Merge sort also has some demerits. One is its use of 2n locations; the additional n locations are commonly used because merging two sorted sets in place is more complicated and would need more comparisons and move operations. But despite the use of this space the algorithm still does a lot of work: The contents of m are first copied into left and right and later into the list result on each invocation of merge_sort (variable names according to the pseudocode above). An alternative to this copying is to associate a new field of information with each key (the elements in m are called keys). This field will be used to link the keys and any associated information together in a sorted list (a key and its related information is called a record). Then the merging of the sorted lists proceeds by changing the link values; no records need to be moved at all. A field which contains only a link will generally be smaller than an entire record so less space will also be used.

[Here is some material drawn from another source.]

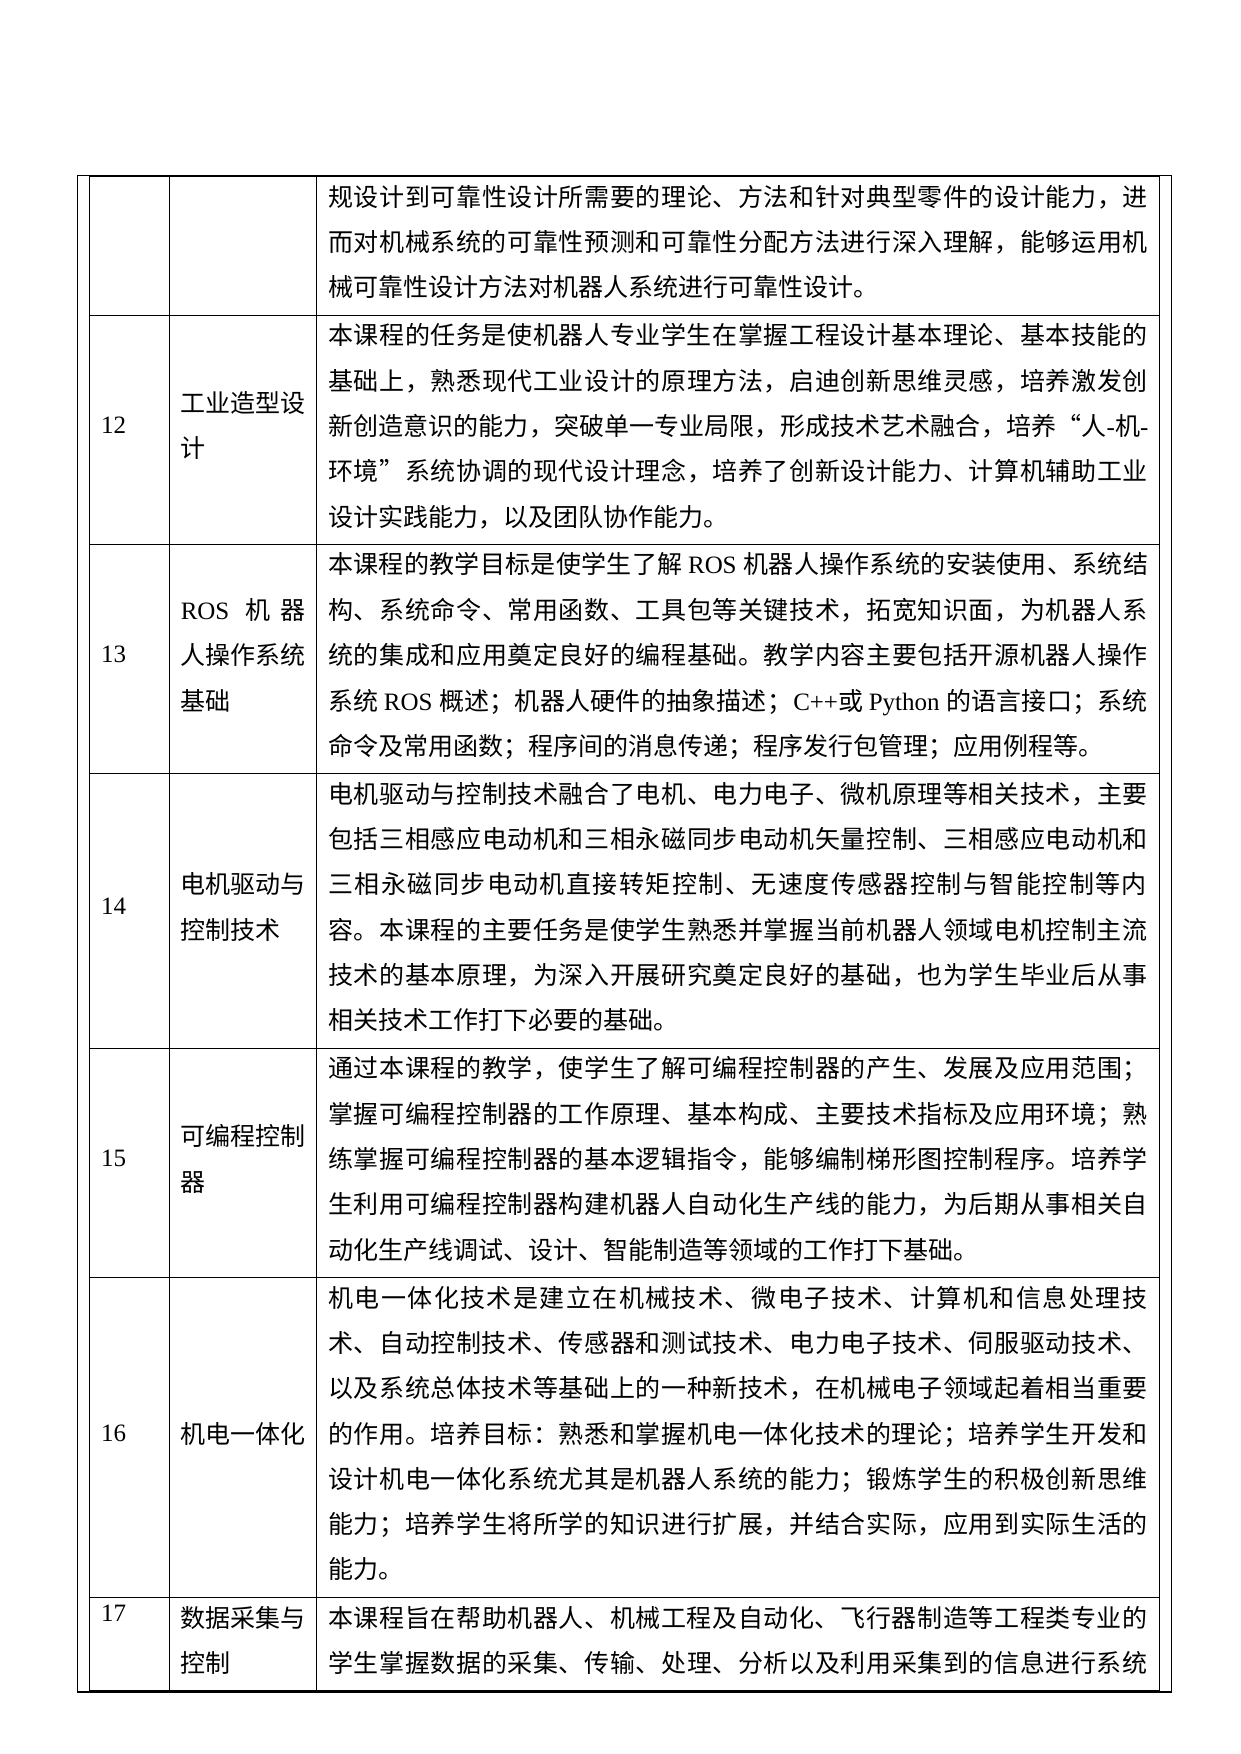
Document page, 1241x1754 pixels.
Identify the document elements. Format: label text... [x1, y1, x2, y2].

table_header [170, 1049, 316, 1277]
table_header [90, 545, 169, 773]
table_header 一、培养目标 面向国家建设与科技发展需求，培养德智体美全面发展，具有科学素养、工程素养和人文素养，掌握机器人工程领域的基础理论和专业知识，具有从事机器人领域工作的技能，具备国际视野、创新意识、工程实践能力、研究应用能力、组织协调能力，较强的国际沟通能力的高素质复合型人才，能够在机器人工程、机械工程、航空航天、智能制造等相关领域从事工程设计、技术开发、系统运行与维护、工程应用、生产管理等方面的高素质复合型人才。本专业毕业生经历5年左右到达工程师相当职称、职务任职条件，具体应达到如下目标： 1. 具有良好的人文素养、科学素养、社会责任感和工程职业道德，能够服务于社会。 2. 具有机器人工程基本理论，基础知识以及专业知识和工程实践能力，能够在机器人工程、机械工程、航空航天、智能制造等相关领域从事工程设计、技术开发、系统运行与维护、工程应用、生产管理等工作，并能够综合考虑经济、环境、法律、安全、健康、伦理等方面的影响因素。 3. 在机器人工程相关领域具有就业竞争力和创新意识，具有承担研发任务的能力，并成为业务骨干。 4. 能够与时俱进，具有健康的身心素质，能通过不断学习来拓展自己的知识与能力，具备终身学习和不断发展的能力。 5. 具有国际化视野，能够开展跨文化交流与合作，在不同职能团队中具备承担领导角色的能力。 二、毕业要求 依据《南京航空航天大学本科生学籍管理办法》，学生在规定学习年限内，修满专业培养方案规定的学分数，在德、智、体、美方面均达到毕业要求，准予毕业，并发给毕业证书。符合《南京航空航天大学学士学位授予办法》中学士学位授予条件的学生，授予学士学位。 本专业对于学生的毕业要求共计12项，具体表述如下： 1. 基础理论和工程知识：掌握机器人工程领域的理论知识和技术基础，具有机械工程、力学、自动化工程的理论知识和技术基础，主要专业知识包括机械原理、机器人机构学、机器人运动学与动力学、自动控制理论、机器人控制方法、机电系统检测与驱动、实时系统与计算机程序设计等，了解本专业的学科前沿和发展趋势，能够将数学、自然科学、工程基础和专业知识用于解决机器人领域的复杂工程问题。 2. 问题分析：能够应用数学、自然科学和工程科学的基本原理，识别、表达、并通过文献研究分析机器人领域的复杂工程问题，以获得有效结论。 3. 设计/开发解决方案：能够设计针对机器人领域的复杂工程问题的解决方案，设计满足特定需求的机器人系统、单元（部件）或工艺流程，并能够在设计环节中体现创新意识，考虑社会、健康、安全、法律、文化、社会以及环境等因素。 4. 研究：能够基于科学原理并采用科学方法对机器人领域的复杂工程问题进行研究，包括设计实验、分析与解释数据、并通过信息综合得到合理有效的结论。 5. 使用现代工具：能够针对机器人领域的复杂工程问题，在实践中开发、选择与使用合理有效的技术、资源、现代工程工具和信息技术工具，包括对机器人领域的复杂工程问题的预测与模拟，并能够理解其局限性。 6. 工程与社会：能够基于机器人工程相关背景知识进行合理分析，评价专业工程实践和机器人领域的复杂工程问题解决方案对社会、健康、安全、法律和文化的影响，并理解应承担的责任。 7. 环境和可持续发展：了解与本专业相关的职业和行业的生产、设计、研究与开发、环境保护和可持续发展等方面的方针、政策和法津、法规；能够正确理解和评价针对机器人领域的复杂工程问题的专业工程实践对环境和社会可持续发展的影响。 8. 职业规范：具有坚定正确的政治方向，良好的思想品德、社会公德和职业道德；具有人文社会科学素养、社会责任感，以及对国家的高度使命感；具有良好的身体素质和心理素质，能履行建设祖国和保卫祖国的神圣义务。 9. 个人和团队：能够在多学科背景下的团队中承担个体、团队成员以及负责人的角色。 10. 沟通：能够就机器人领域的复杂工程问题与业界同行及社会公众进行有效沟通与交流，包括撰写报告和合计文稿、陈述发言、清晰表达或回应指令，并具备一定的国际视野，能够在跨文化背景下进行沟通和交流。 11. 项目管理：理解并掌握工程管理原理与经济决策方法，并能在多学科环境中应用。 12. 终身学习：具有自主学习和终身学习的意识，有不断学习和适应发展的能力。 三、主干学科 机械工程、力学、控制科学与工程。 四、核心课程 学科基础核心课程列表 专业核心课程列表 五、学习进度参考图 六、修读办法及要求 1. 本专业学生在校期间应修满172学分，方准予毕业。各类课程平台中学分要求如下： （1）通识教育课程平台：国防军事模块中的“航空航天概论”为限定选修课；创新创业类必修课程至少修读3.0学分，其中创业基础（必修）2.0学分，大学生职业生涯发展与规划（必修）1.0学分；文化素质模块为必修模块，包含文化历史、艺术鉴赏、哲学社会以及科技基础4个子模块，每个子模块各修读1.5学分。 （2）专业教育课程平台：分为机器人设计与制造、机器人控制、机器人传感与智能技术、机器人应用4个课程模块，其中机器人设计与制造模块至少修读2.0学分，机器人控制模块至少修读2.0学分，机器人传感与智能技术模块至少修读2.0学分，机器人应用模块至少修读2.0学分，科技学术技术讲座修读1.0学分，各课程模块共须修满9.0学分。 主要专业课程简介如下： （3）学科拓展课程平台：包括校公共选修1个课程模块，至少修满1.0学分。 （4）实践能力培养平台：生产实习共2周，占暑假2周；社会实践共4周，安排在暑期进行；科创、创新创业、学科竞赛等活动经认定后可转换为相应的学分。 2. 学生修读课程应在导师指导下进行，按照学校规定实行网上选课，每年四月、十月选定下学期课程，并通过网络选课系统提交。 3. 学生应根据自己的学习情况合理安排课程的修读。每学期修读的课程一般不得少于18学分，但也不宜多于30学分（经批准修读副修专业以及获准免修、免听的学生可适当放宽）。学生按所在年级应修学分下限见下表： 七、学制与修业年限 学制：四年制本科，修业年限：3~6年 八、授予学位 工学学士学位 九、指导性教学计划表 [317, 1278, 1159, 1597]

Another alternative for reducing the space overhead to n/2 is to maintain left and right as a combined structure, copy only the left part of m into temporary space, and to direct the merge routine to place the merged output into m. With this version it is better to allocate the temporary space outside the merge routine, so that only one allocation is needed. The excessive copying mentioned in the previous paragraph is also mitigated, since the last pair of lines before the return result statement (function merge in the pseudo code above) become superfluous.
Merge sort can also be done with merging more than two sublists at a time, using the n-way merge algorithm. However, the number of operations is approximately the same. Consider merging k sublists at a time, where for simplicity k is a power of 2. The recurrence relation becomes T(n) = k T(n/k) + O(n log k). (The last part comes from the merge algorithm, which when implemented optimally using a heap or self-balancing binary search tree, takes O (log k) time per element.) If you take the recurrence relation for regular merge sort (T(n) = 2T(n/2) + O(n)) and expand it out log2k times, you get the same recurrence relation. This is true even if k is not a constant.